-- Problem to solve --
Exact wording is required for every entry; transcribe all of them and leave the images out.

-- Material shown --
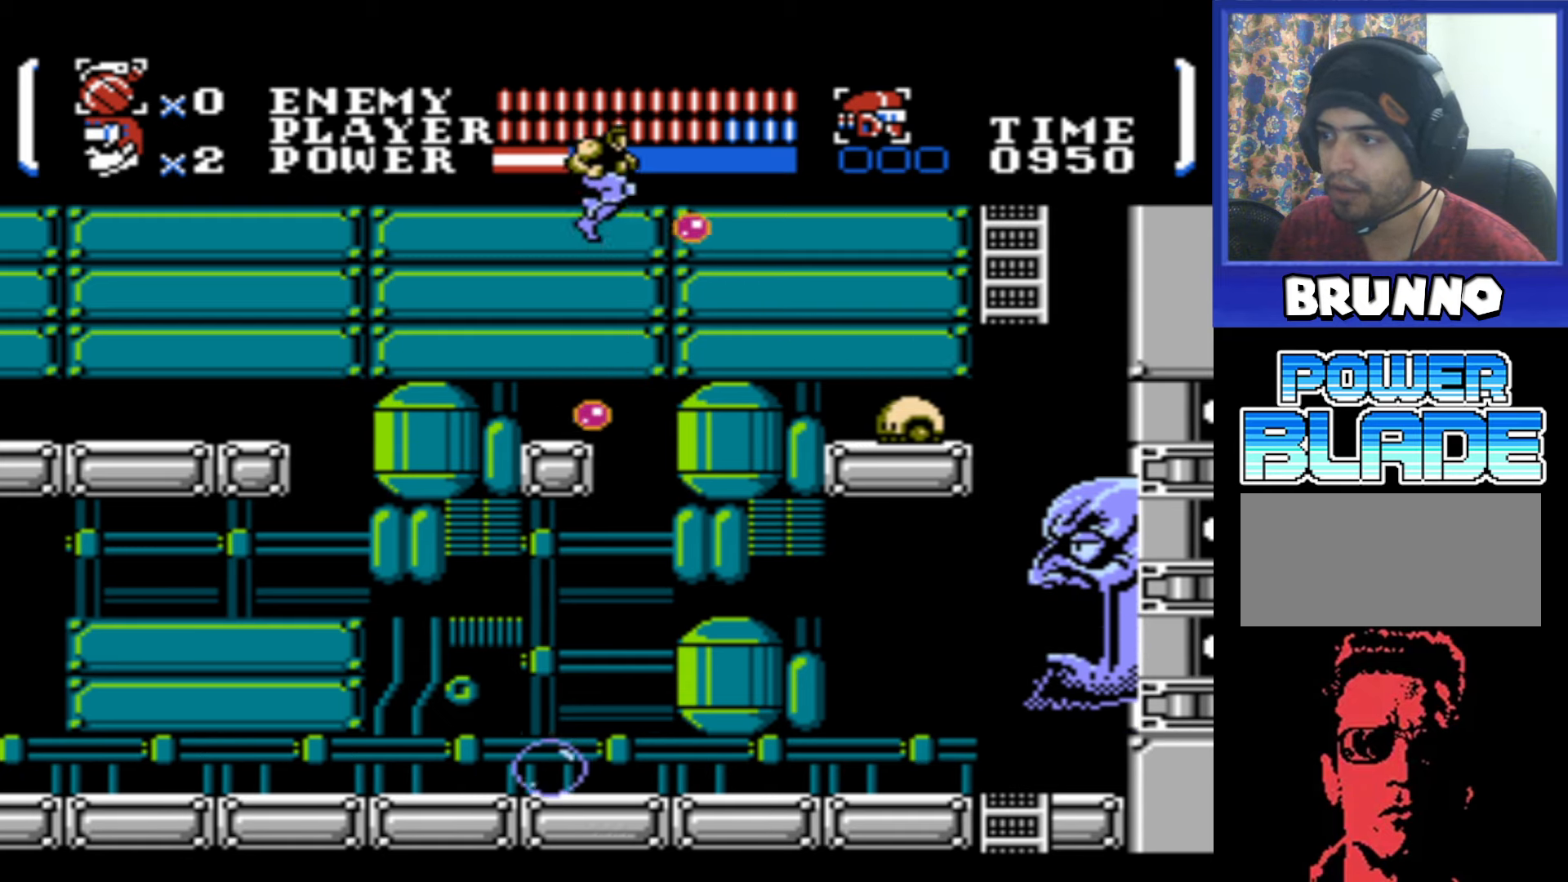
{"buttons": ["DPAD_RIGHT"], "events": [[133, "DPAD_LEFT", "down"], [150, "A", "up"], [250, "DPAD_LEFT", "up"], [416, "DPAD_RIGHT", "down"]]}
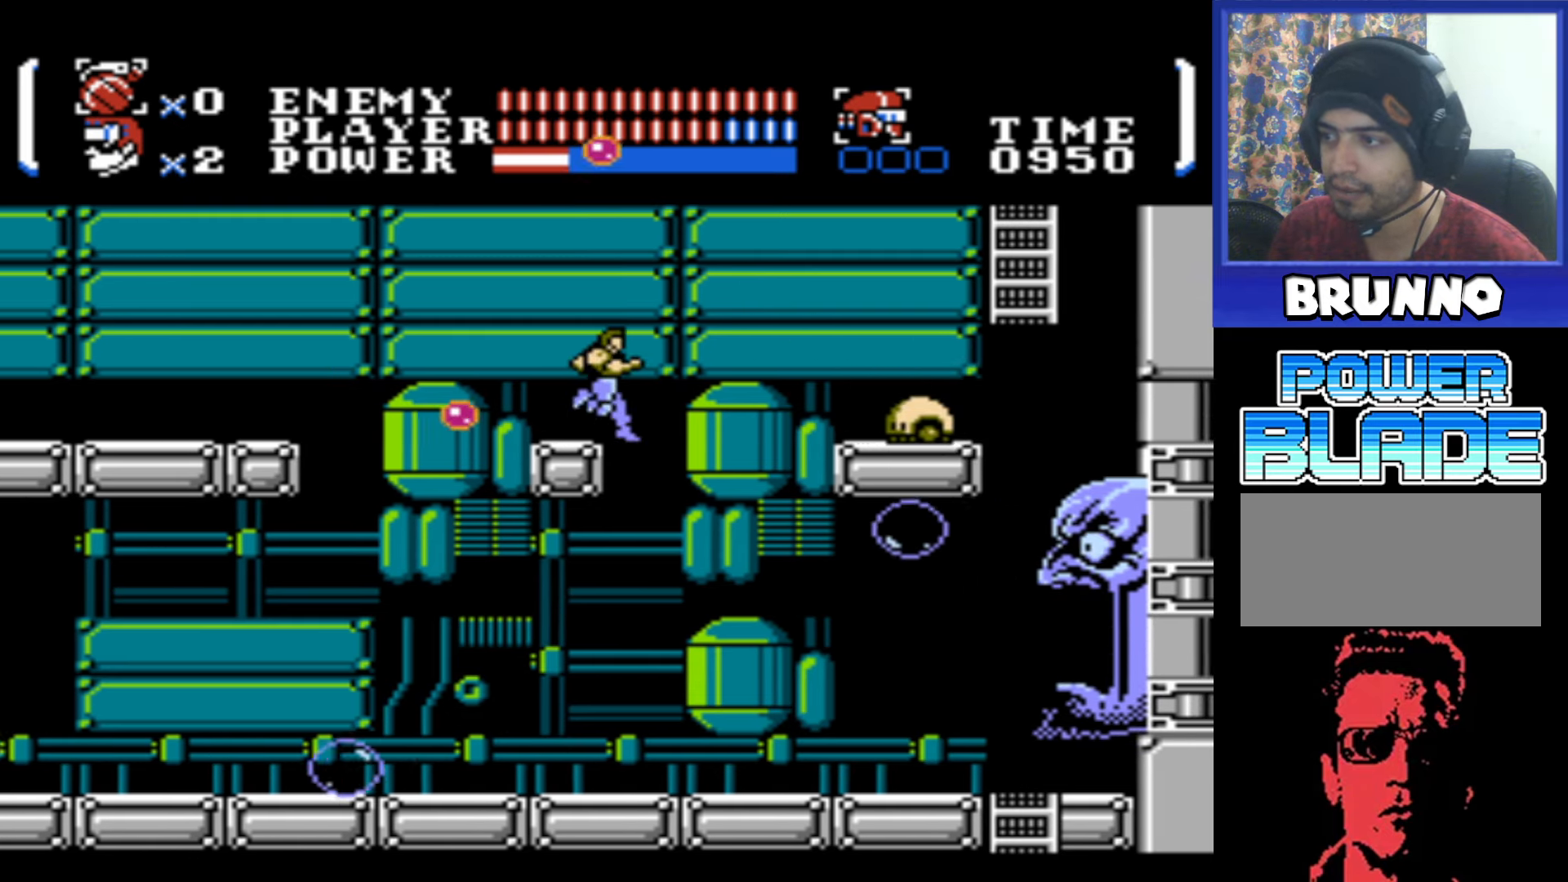
{"buttons": ["A", "B", "DPAD_DOWN", "DPAD_RIGHT"], "events": [[16, "A", "down"], [150, "DPAD_DOWN", "down"], [316, "B", "down"]]}
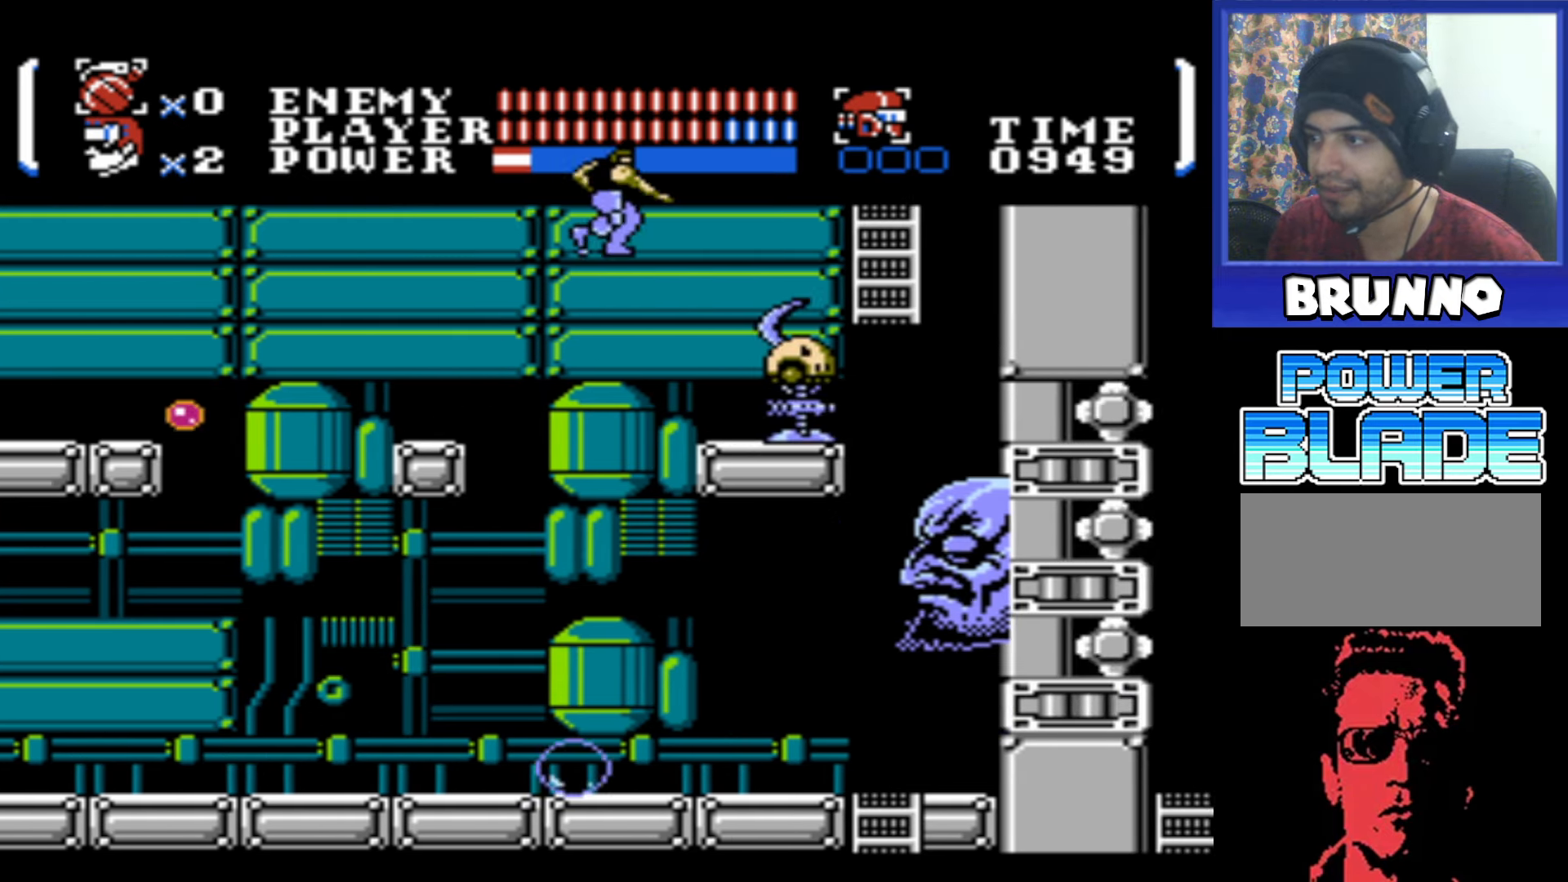
{"buttons": ["A", "DPAD_LEFT"], "events": [[266, "A", "up"], [266, "B", "up"], [316, "DPAD_RIGHT", "up"], [333, "DPAD_DOWN", "up"], [450, "A", "down"], [450, "DPAD_LEFT", "down"]]}
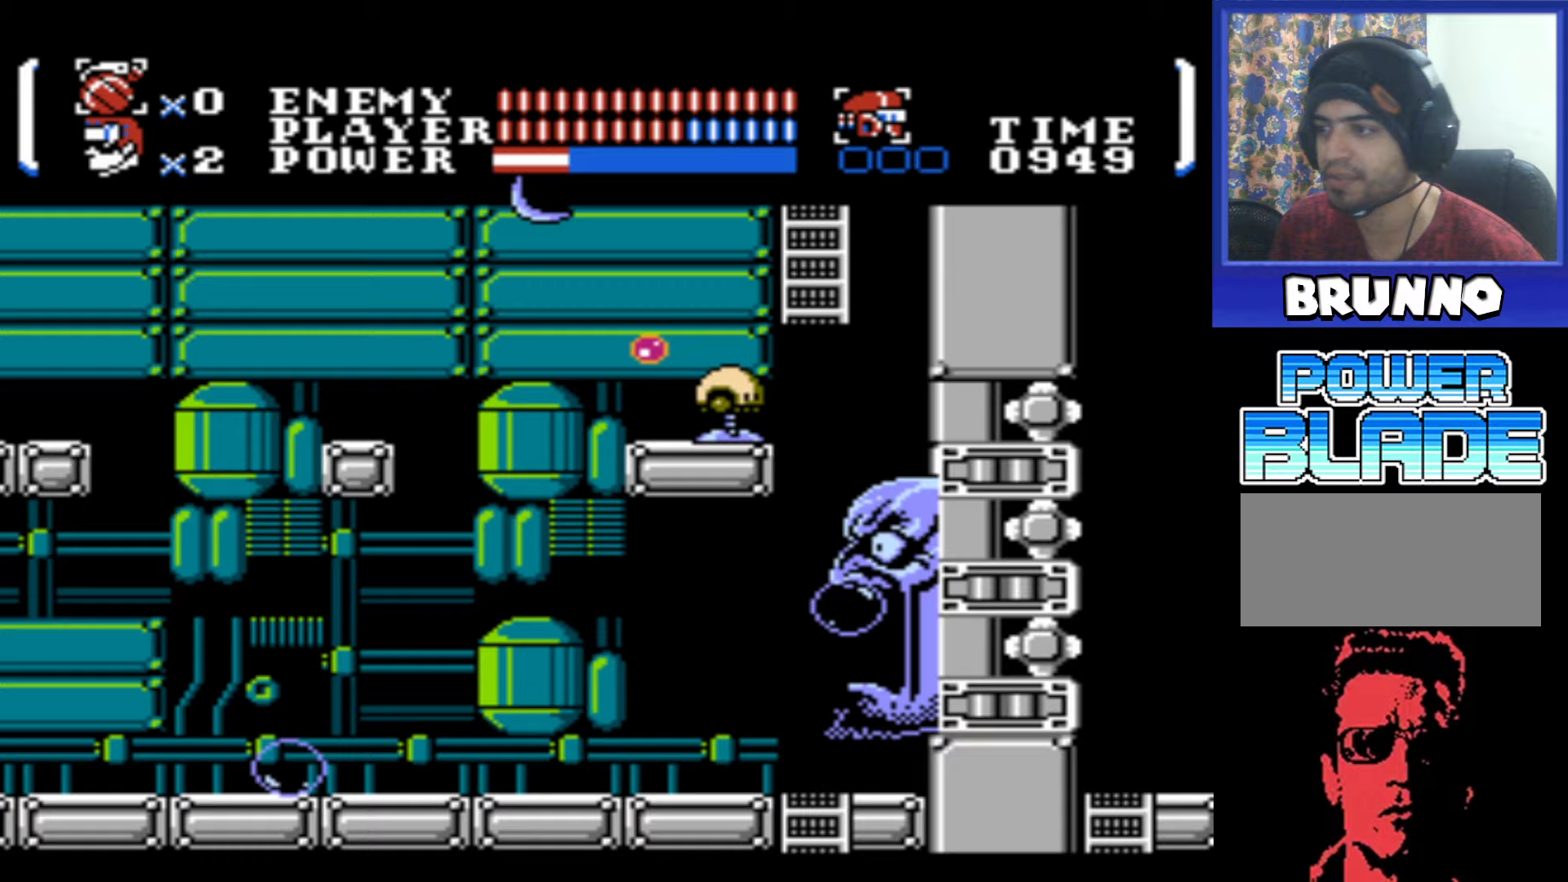
{"buttons": [], "events": [[17, "B", "down"], [50, "DPAD_LEFT", "up"], [117, "DPAD_DOWN", "down"], [117, "DPAD_RIGHT", "down"], [250, "A", "up"], [267, "B", "up"], [317, "DPAD_DOWN", "up"], [467, "DPAD_RIGHT", "up"]]}
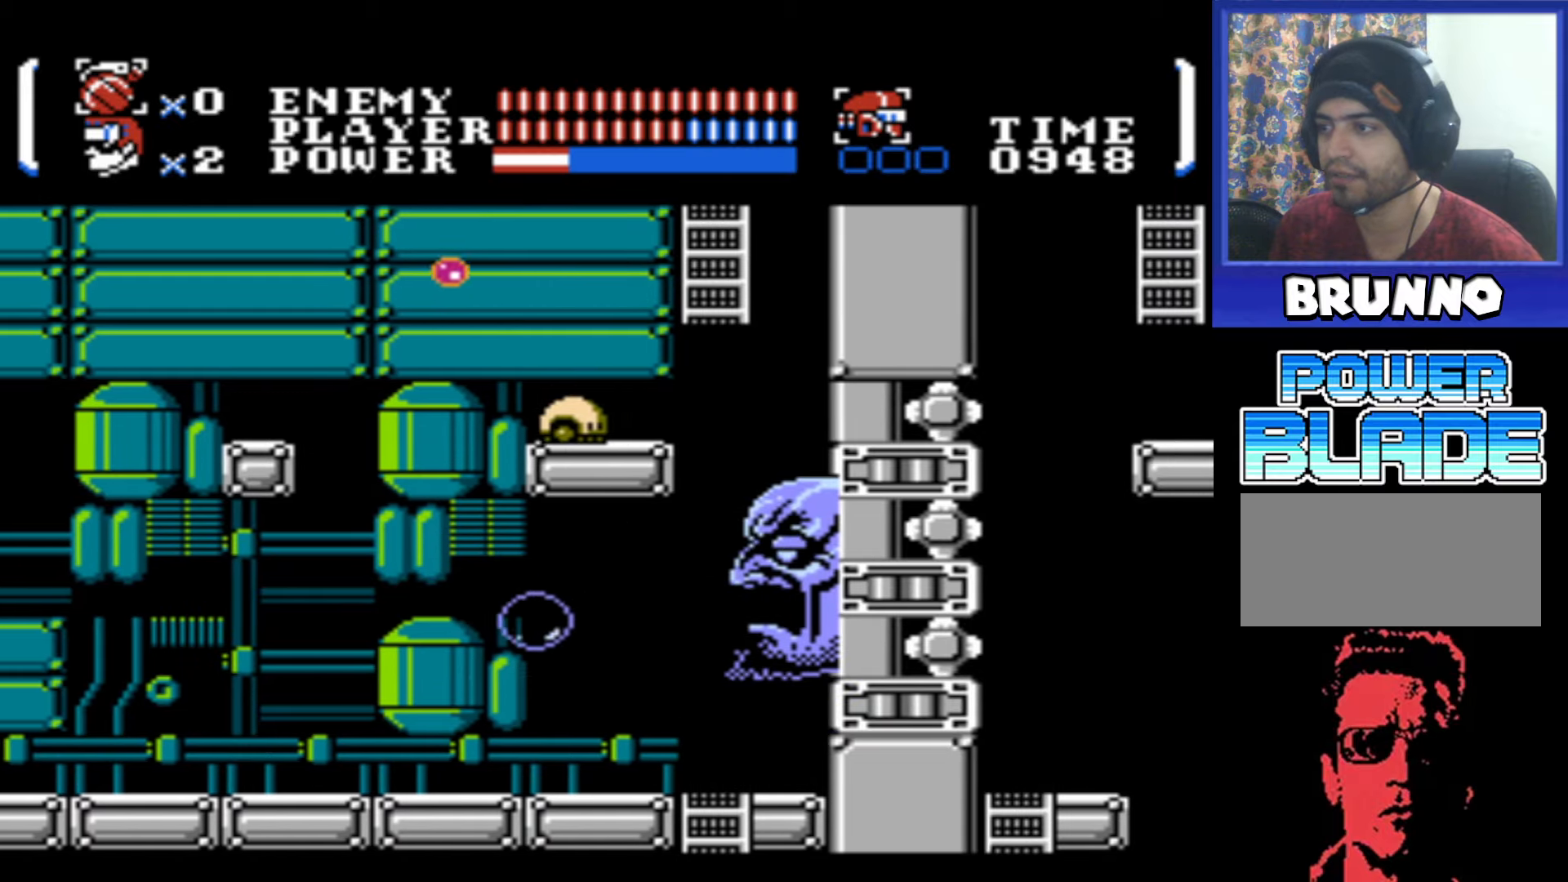
{"buttons": ["DPAD_UP", "DPAD_RIGHT"], "events": [[133, "DPAD_RIGHT", "down"], [217, "A", "down"], [400, "DPAD_UP", "down"], [500, "A", "up"]]}
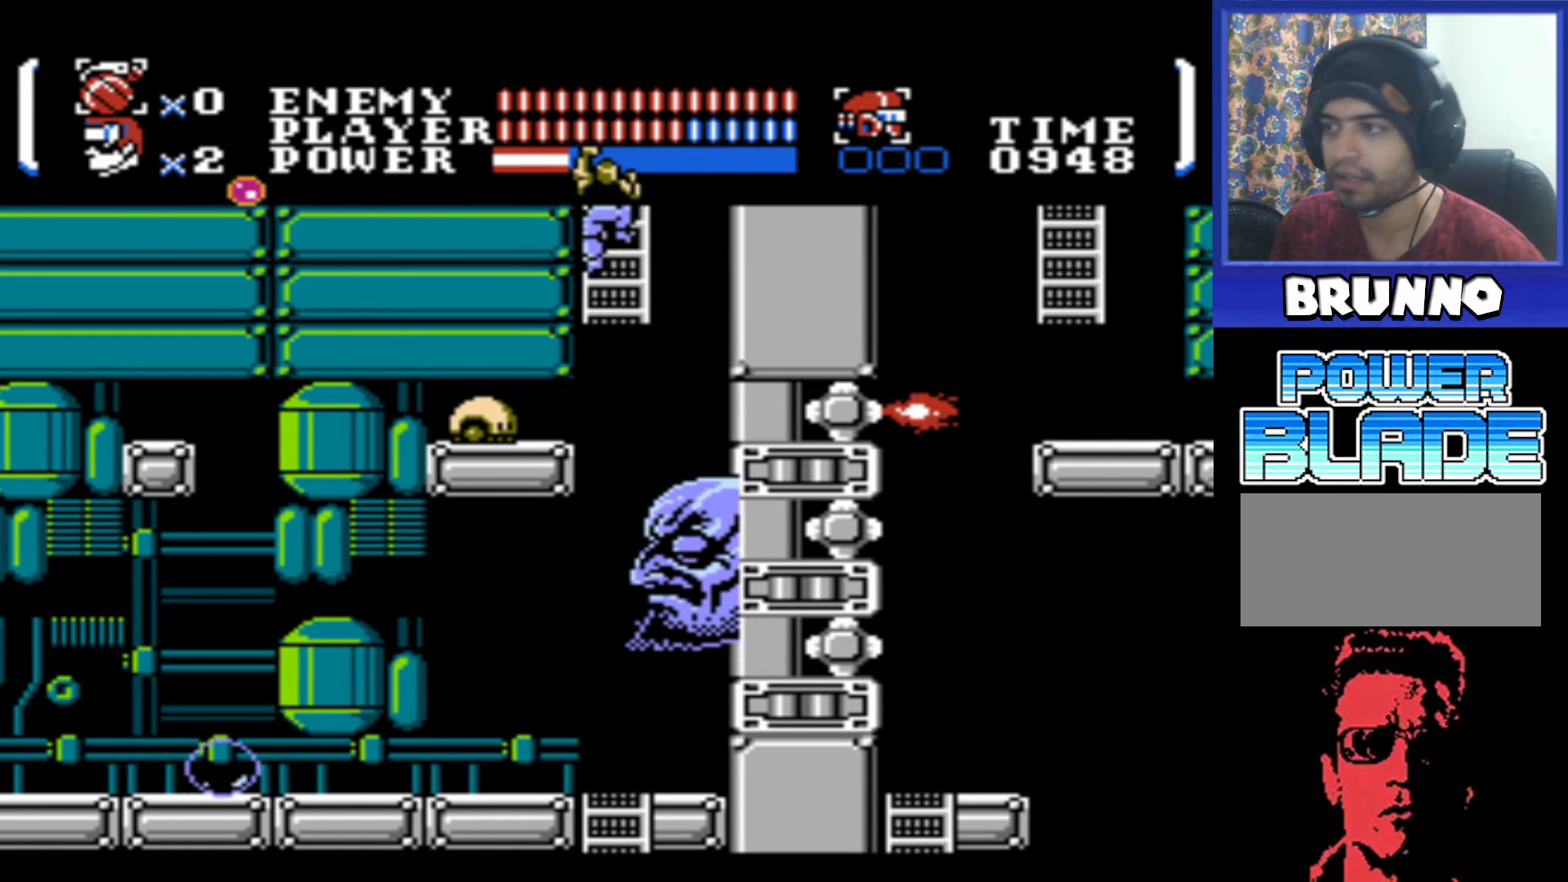
{"buttons": ["DPAD_UP"], "events": [[33, "DPAD_RIGHT", "up"]]}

-- Written solution --
{"buttons": ["DPAD_RIGHT"], "events": [[133, "DPAD_LEFT", "down"], [150, "A", "up"], [250, "DPAD_LEFT", "up"], [416, "DPAD_RIGHT", "down"]]}
{"buttons": ["A", "B", "DPAD_DOWN", "DPAD_RIGHT"], "events": [[16, "A", "down"], [150, "DPAD_DOWN", "down"], [316, "B", "down"]]}
{"buttons": ["A", "DPAD_LEFT"], "events": [[266, "A", "up"], [266, "B", "up"], [316, "DPAD_RIGHT", "up"], [333, "DPAD_DOWN", "up"], [450, "A", "down"], [450, "DPAD_LEFT", "down"]]}
{"buttons": [], "events": [[17, "B", "down"], [50, "DPAD_LEFT", "up"], [117, "DPAD_DOWN", "down"], [117, "DPAD_RIGHT", "down"], [250, "A", "up"], [267, "B", "up"], [317, "DPAD_DOWN", "up"], [467, "DPAD_RIGHT", "up"]]}
{"buttons": ["DPAD_UP", "DPAD_RIGHT"], "events": [[133, "DPAD_RIGHT", "down"], [217, "A", "down"], [400, "DPAD_UP", "down"], [500, "A", "up"]]}
{"buttons": ["DPAD_UP"], "events": [[33, "DPAD_RIGHT", "up"]]}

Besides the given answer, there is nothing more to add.